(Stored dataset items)
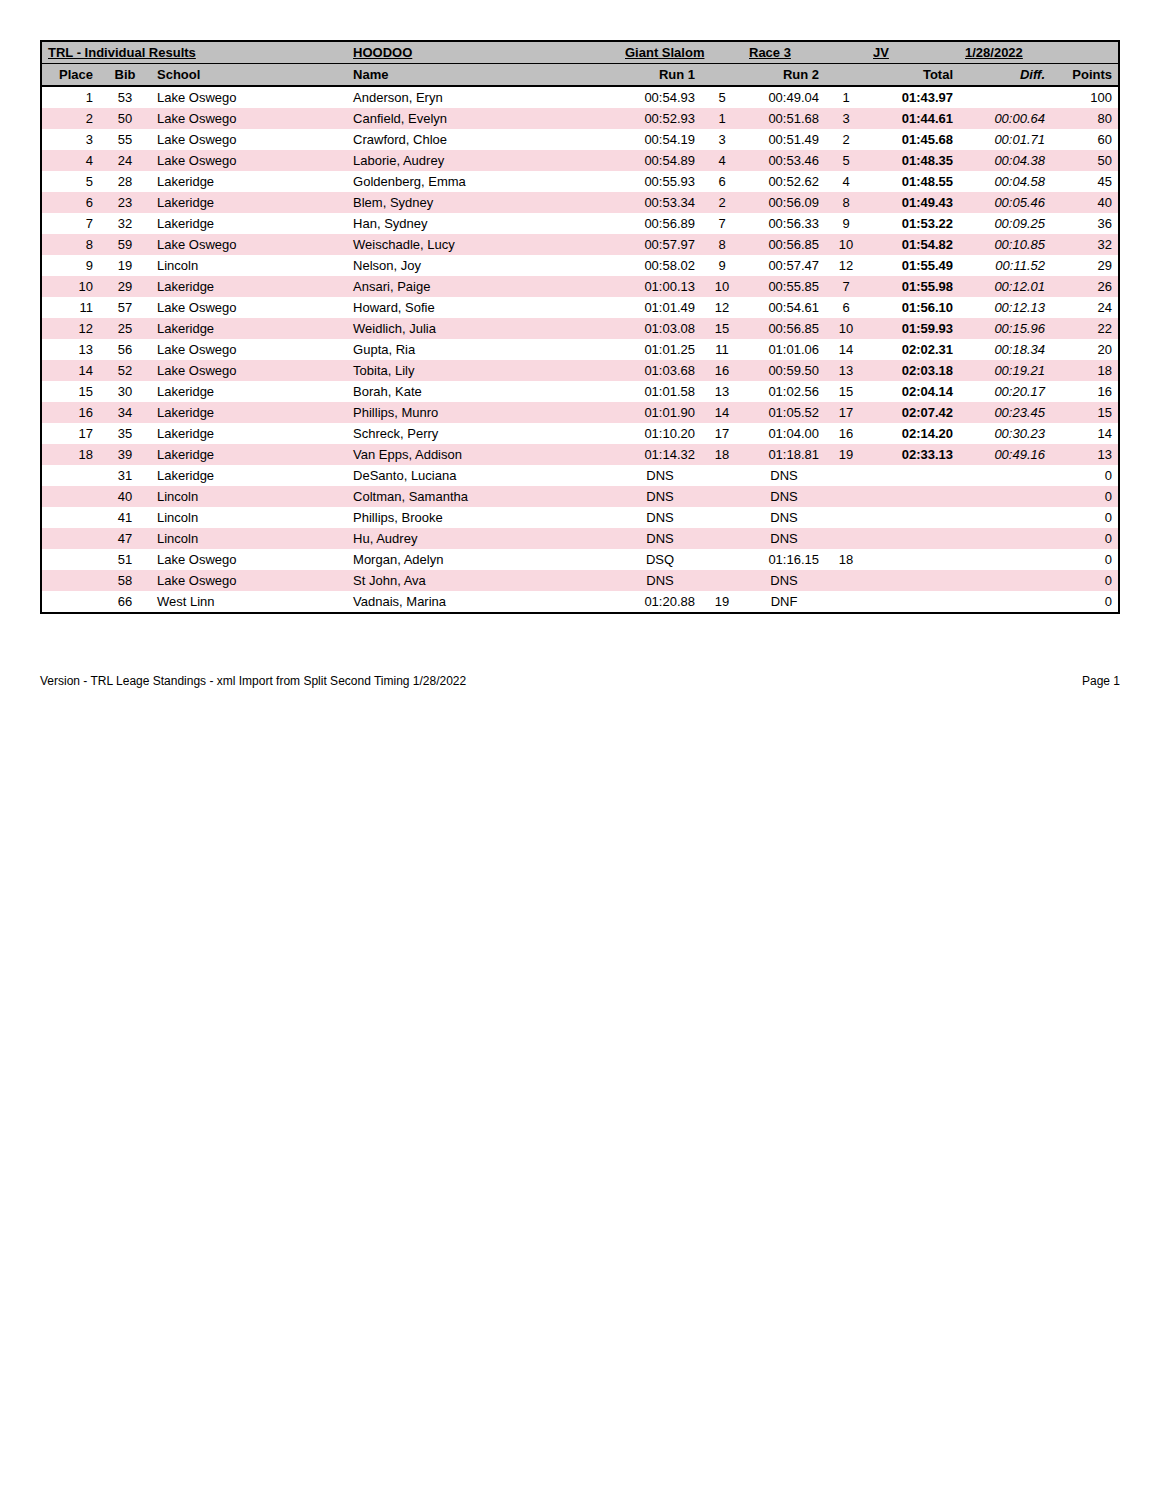| TRL - Individual Results | HOODOO | Giant Slalom | Race 3 | JV | 1/28/2022 |
| Place | Bib | School | Name | Run 1 | | Run 2 | | Total | Diff. | Points |
| 1 | 53 | Lake Oswego | Anderson, Eryn | 00:54.93 | 5 | 00:49.04 | 1 | 01:43.97 | | 100 |
| 2 | 50 | Lake Oswego | Canfield, Evelyn | 00:52.93 | 1 | 00:51.68 | 3 | 01:44.61 | 00:00.64 | 80 |
| 3 | 55 | Lake Oswego | Crawford, Chloe | 00:54.19 | 3 | 00:51.49 | 2 | 01:45.68 | 00:01.71 | 60 |
| 4 | 24 | Lake Oswego | Laborie, Audrey | 00:54.89 | 4 | 00:53.46 | 5 | 01:48.35 | 00:04.38 | 50 |
| 5 | 28 | Lakeridge | Goldenberg, Emma | 00:55.93 | 6 | 00:52.62 | 4 | 01:48.55 | 00:04.58 | 45 |
| 6 | 23 | Lakeridge | Blem, Sydney | 00:53.34 | 2 | 00:56.09 | 8 | 01:49.43 | 00:05.46 | 40 |
| 7 | 32 | Lakeridge | Han, Sydney | 00:56.89 | 7 | 00:56.33 | 9 | 01:53.22 | 00:09.25 | 36 |
| 8 | 59 | Lake Oswego | Weischadle, Lucy | 00:57.97 | 8 | 00:56.85 | 10 | 01:54.82 | 00:10.85 | 32 |
| 9 | 19 | Lincoln | Nelson, Joy | 00:58.02 | 9 | 00:57.47 | 12 | 01:55.49 | 00:11.52 | 29 |
| 10 | 29 | Lakeridge | Ansari, Paige | 01:00.13 | 10 | 00:55.85 | 7 | 01:55.98 | 00:12.01 | 26 |
| 11 | 57 | Lake Oswego | Howard, Sofie | 01:01.49 | 12 | 00:54.61 | 6 | 01:56.10 | 00:12.13 | 24 |
| 12 | 25 | Lakeridge | Weidlich, Julia | 01:03.08 | 15 | 00:56.85 | 10 | 01:59.93 | 00:15.96 | 22 |
| 13 | 56 | Lake Oswego | Gupta, Ria | 01:01.25 | 11 | 01:01.06 | 14 | 02:02.31 | 00:18.34 | 20 |
| 14 | 52 | Lake Oswego | Tobita, Lily | 01:03.68 | 16 | 00:59.50 | 13 | 02:03.18 | 00:19.21 | 18 |
| 15 | 30 | Lakeridge | Borah, Kate | 01:01.58 | 13 | 01:02.56 | 15 | 02:04.14 | 00:20.17 | 16 |
| 16 | 34 | Lakeridge | Phillips, Munro | 01:01.90 | 14 | 01:05.52 | 17 | 02:07.42 | 00:23.45 | 15 |
| 17 | 35 | Lakeridge | Schreck, Perry | 01:10.20 | 17 | 01:04.00 | 16 | 02:14.20 | 00:30.23 | 14 |
| 18 | 39 | Lakeridge | Van Epps, Addison | 01:14.32 | 18 | 01:18.81 | 19 | 02:33.13 | 00:49.16 | 13 |
| | 31 | Lakeridge | DeSanto, Luciana | DNS | | DNS | | | | 0 |
| | 40 | Lincoln | Coltman, Samantha | DNS | | DNS | | | | 0 |
| | 41 | Lincoln | Phillips, Brooke | DNS | | DNS | | | | 0 |
| | 47 | Lincoln | Hu, Audrey | DNS | | DNS | | | | 0 |
| | 51 | Lake Oswego | Morgan, Adelyn | DSQ | | 01:16.15 | 18 | | | 0 |
| | 58 | Lake Oswego | St John, Ava | DNS | | DNS | | | | 0 |
| | 66 | West Linn | Vadnais, Marina | 01:20.88 | 19 | DNF | | | | 0 |
Version - TRL Leage Standings - xml Import from Split Second Timing 1/28/2022 Page 1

* **REQUIREMENT**
Could you write out, unchanged, the line with "West Linn |" and every line after it in the data above?

* **EXERCISE RESPONSE**
| | 66 | West Linn | Vadnais, Marina | 01:20.88 | 19 | DNF | | | | 0 |
Version - TRL Leage Standings - xml Import from Split Second Timing 1/28/2022 Page 1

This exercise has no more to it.